With modern technology and social networks available at a mere push of a button, contact with others and marketing ones business is easier than ever. What many do not consider is the negative impact certain information may have on our business and/or reputation and how other professionals may perceive us based on what they find out about us on the Internet and by this I am referring to the information we may post on our personal profiles.
Many have personal profiles on Facebook, Twitter and other similar sites that show the more casual and carefree side of our personalities and we are encouraged to share (or over share in many instances) every little mundane detail about our lives but what we must bear in mind is that perhaps we wouldn’t want prospective clients, current clients and other professionals in our field to have such an in-depth insight of what we get up to outside work.
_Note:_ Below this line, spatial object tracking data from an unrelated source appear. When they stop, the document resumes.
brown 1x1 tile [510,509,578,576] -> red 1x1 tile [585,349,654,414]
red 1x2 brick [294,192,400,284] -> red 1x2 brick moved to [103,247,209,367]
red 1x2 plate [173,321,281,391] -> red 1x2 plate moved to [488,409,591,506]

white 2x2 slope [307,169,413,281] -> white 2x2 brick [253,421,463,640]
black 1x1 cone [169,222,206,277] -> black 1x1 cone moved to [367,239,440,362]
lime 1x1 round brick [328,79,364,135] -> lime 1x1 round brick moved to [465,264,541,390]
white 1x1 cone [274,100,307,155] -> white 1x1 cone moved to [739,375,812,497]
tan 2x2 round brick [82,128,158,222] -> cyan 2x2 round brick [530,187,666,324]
Whilst social media definitely serves its purpose in the business world, there are also has obvious pitfalls that many have fallen into just by not being aware of their actions. How many stories have there been on celebrities who have landed in hot water by not being cautious? Not to mention the rising amount of people who have lost their jobs due to unsavoury behaviour made public on these sites and lets not exclude self-employed persons who aren’t exempt either from the downside of social media as it could just as easily be a prospective client who reads your profile.
Take a look at the following examples:
1. A now famous tale is that of Ashley Payne, a Georgia (USA) public school teacher who was forced to resign when the school board heard in an anonymous email of pictures posted on her Facebook profile with alcoholic beverages in her hand at a bar in Europe. Even though she was cautious about befriending students, she did befriend colleagues and it would appear that some of her pupil’s parents were able to view her profile and did not like what they saw. Her case is slowly making its way through the legal system but in the meantime she has been unsuccessful in finding another teaching position.
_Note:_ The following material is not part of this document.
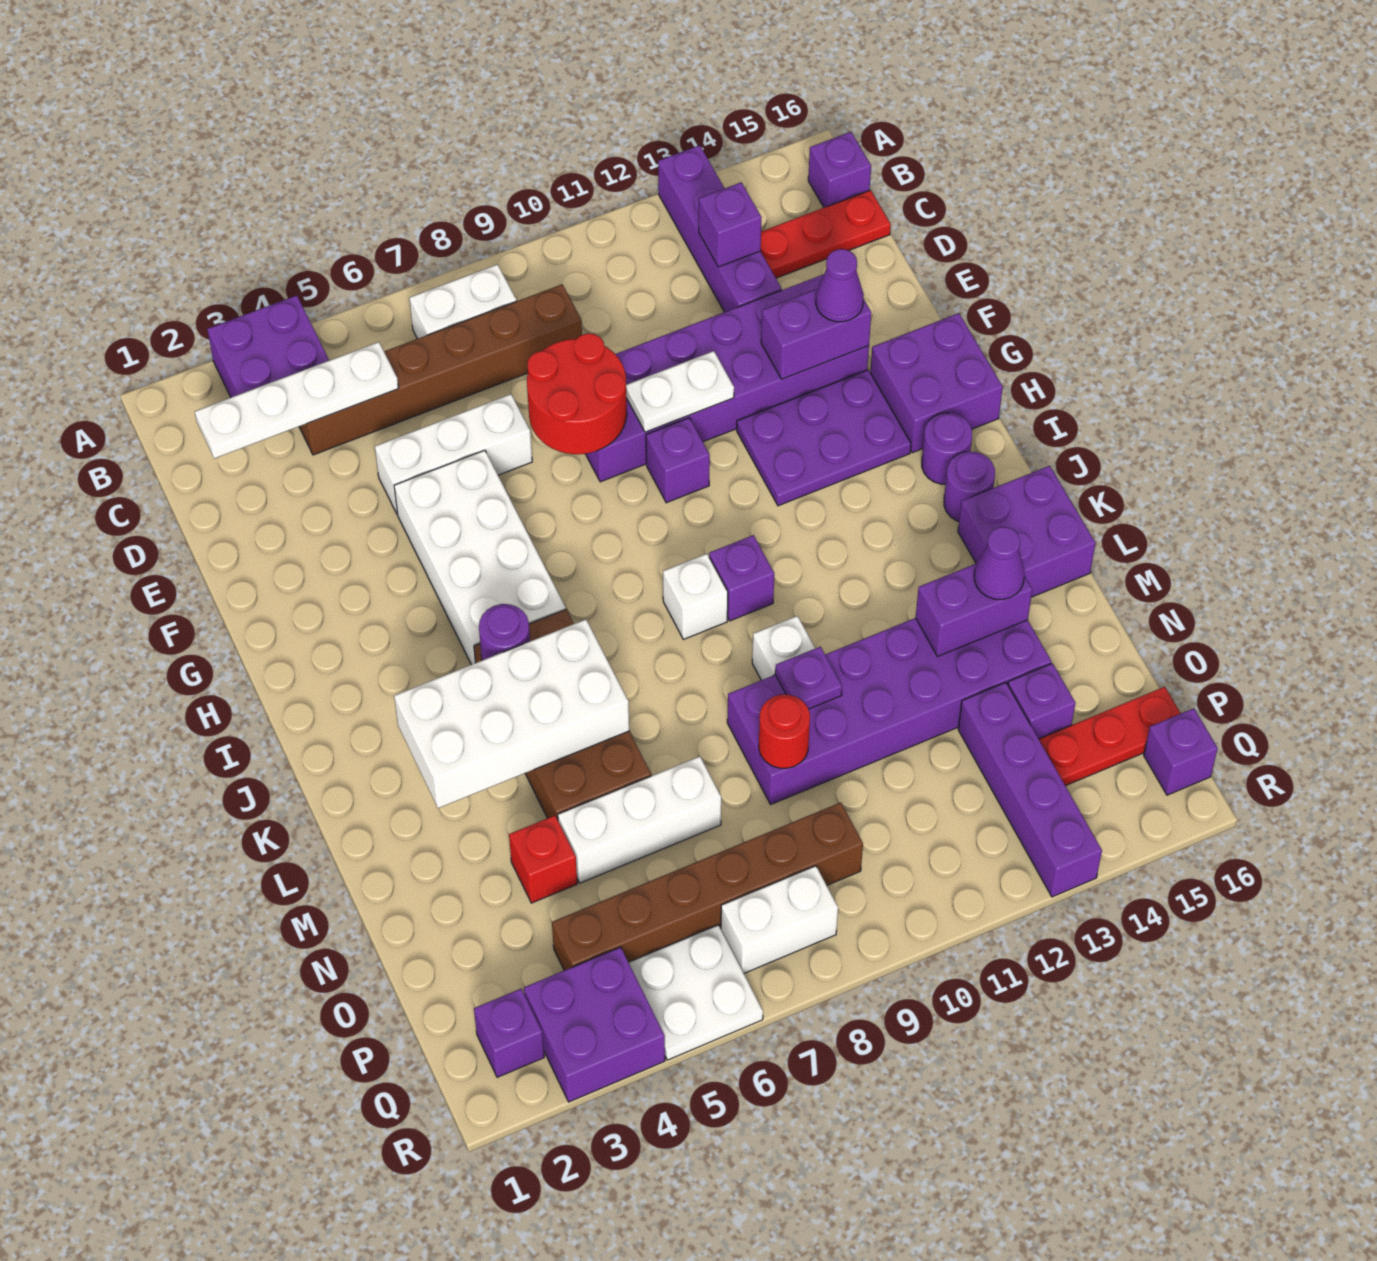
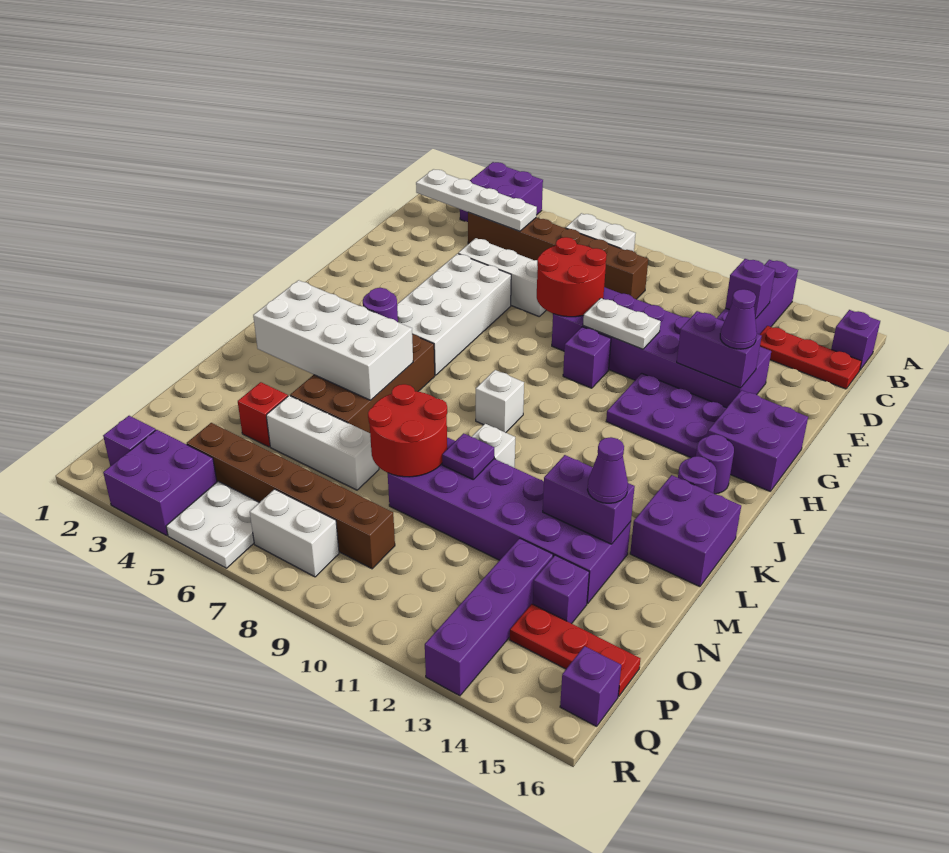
purple 1x1 brick [709,535,774,621] -> none
red 1x1 round brick [759,694,810,768] -> red 2x2 round brick [368,384,447,477]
2. Gloria Gadsden, an associate professor of sociology at East Stroudsburg University (Pennsylvania, USA) wrote on her Facebook wall, “Does anyone know where I can find a very discreet hit man? Yes, it’s been that kind of day.” On another occasion she wrote, “Had a good day today. DIDN’T want to kill even one student.” While these comments can be seen as harmless banter about her day and amongst friends would probably not raise an eyebrow, the University didn’t share the same view especially when you consider the amount of school killings in recent years. Gadsden was put on indefinite paid leave that lasted for one month before she was allowed to return to her position at a later date.
3. Former U.S. House of Representatives congressman, Anthony Weiner resigned from this position for forwarding lewd photographs of himself to someone via Twitter. His mistake? He accidentally sent the photo as a public tweet instead of a private message which sparked a huge public outcry for his resignation from office. Such a simple mistake has cost him dearly.
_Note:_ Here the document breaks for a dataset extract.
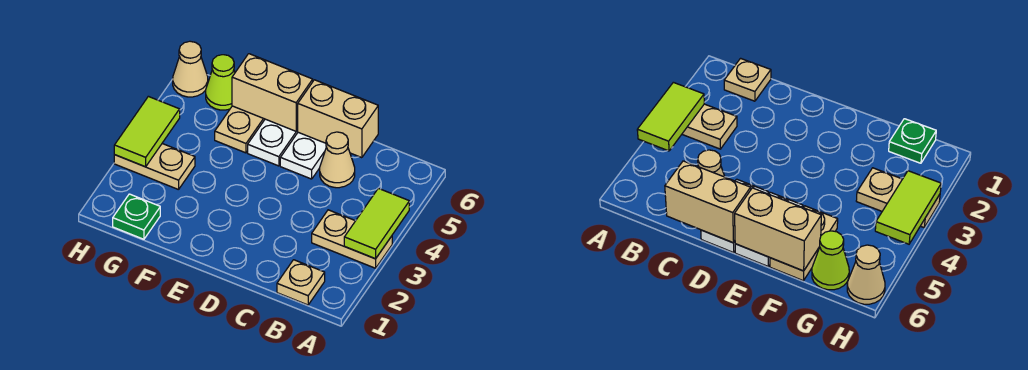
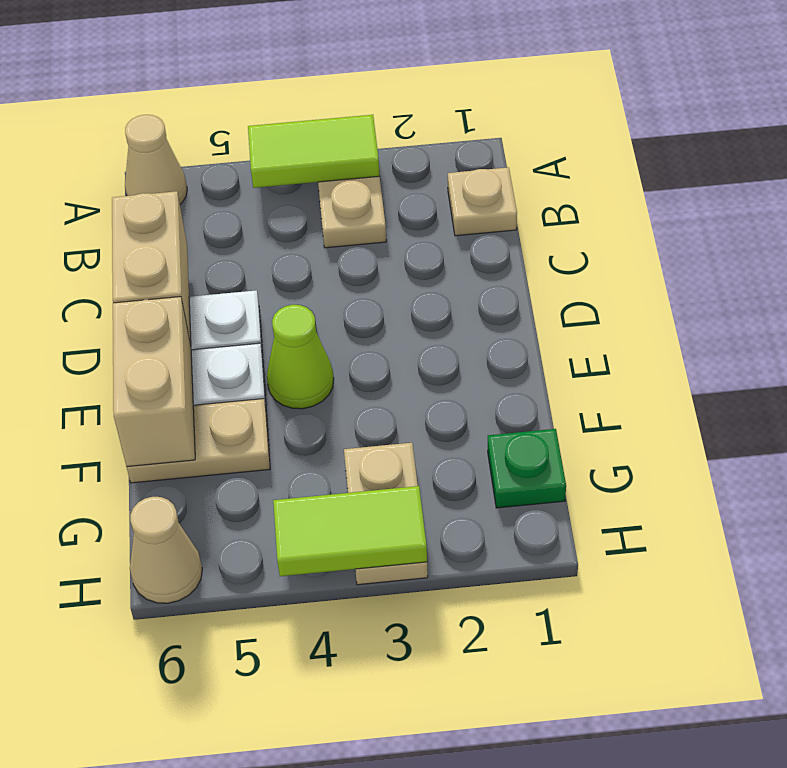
tan 1x1 cone [320,132,355,188] -> tan 1x1 cone moved to [125,115,187,204]
lime 1x1 cone [206,55,235,110] -> lime 1x1 cone moved to [267,305,334,409]

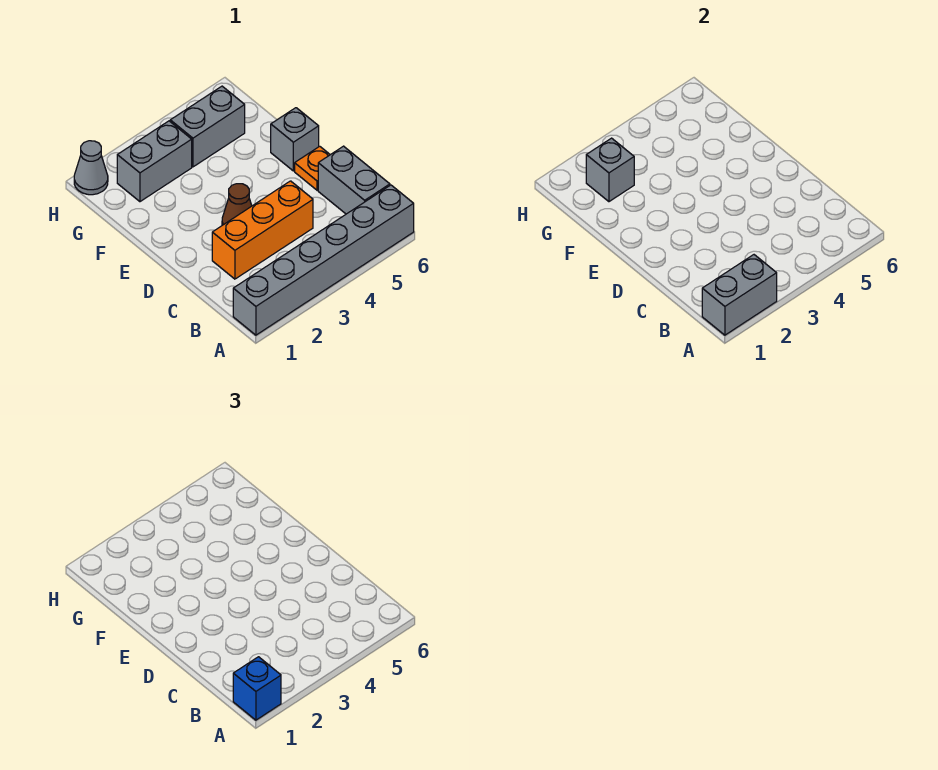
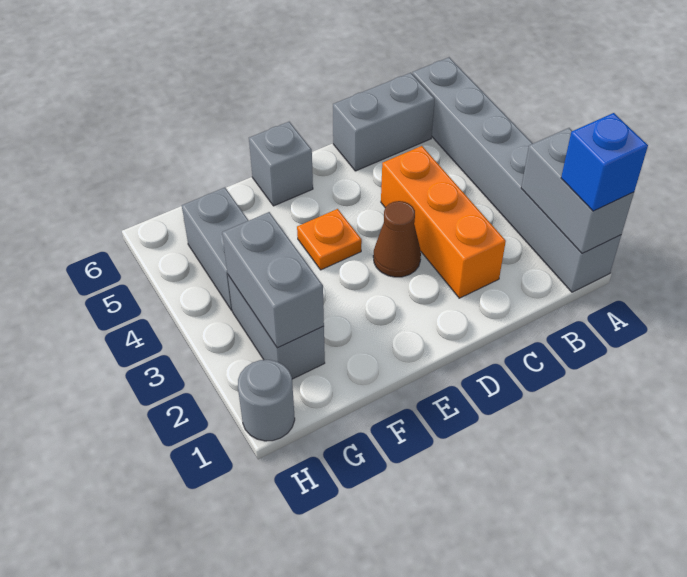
orange 1x1 plate [295,146,330,190] -> orange 1x1 plate moved to [297,209,362,270]
grey 1x1 brick [586,138,634,202] -> grey 1x2 brick [222,212,324,348]
grey 1x1 cone [74,141,108,195] -> grey 1x1 round brick [238,360,295,441]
A survey conducted in the USA where 650 Human Resource managers were consulted showed that about 76% agreed that technology etiquette breaches can harm a person’s career ranging from serious consequences in the work place to immediate dismissal. Don’t become a statistic!
Even though we all have the right to let our hair down and have fun, how can you protect your personal life from your professional life?
Consider having separate profiles, one for your business and another personal one for friends and family. Another way of protecting yourself is to increase the level of security on your profile so that you can control exactly who sees what content, photos, comments etc. Think carefully about the information that is visible on your site and who can access it. Use your professional site for just that and only include information that pertains to your business, ie professional contact information, goals, selective comments about the goings on in your field, professional photographs and links to professional content. All other details such as funny anecdotes, personal photographs, inappropriate behaviour or comments and links should be reserved for your personal profile only.
The comments and photos we make visible on these social networking sites are a reflection of ourselves whether they take place outside work or not because if they are seen by people in our professional field such comments can detract from our credibility and cost us much more than we may imagine. Clients, employers and others can relate them to our work ethic or even as undesirable traits they would not want to have connected to their own business so it really is a matter to be considered seriously.
Don’t become a statistic and think twice before hitting “Enter”.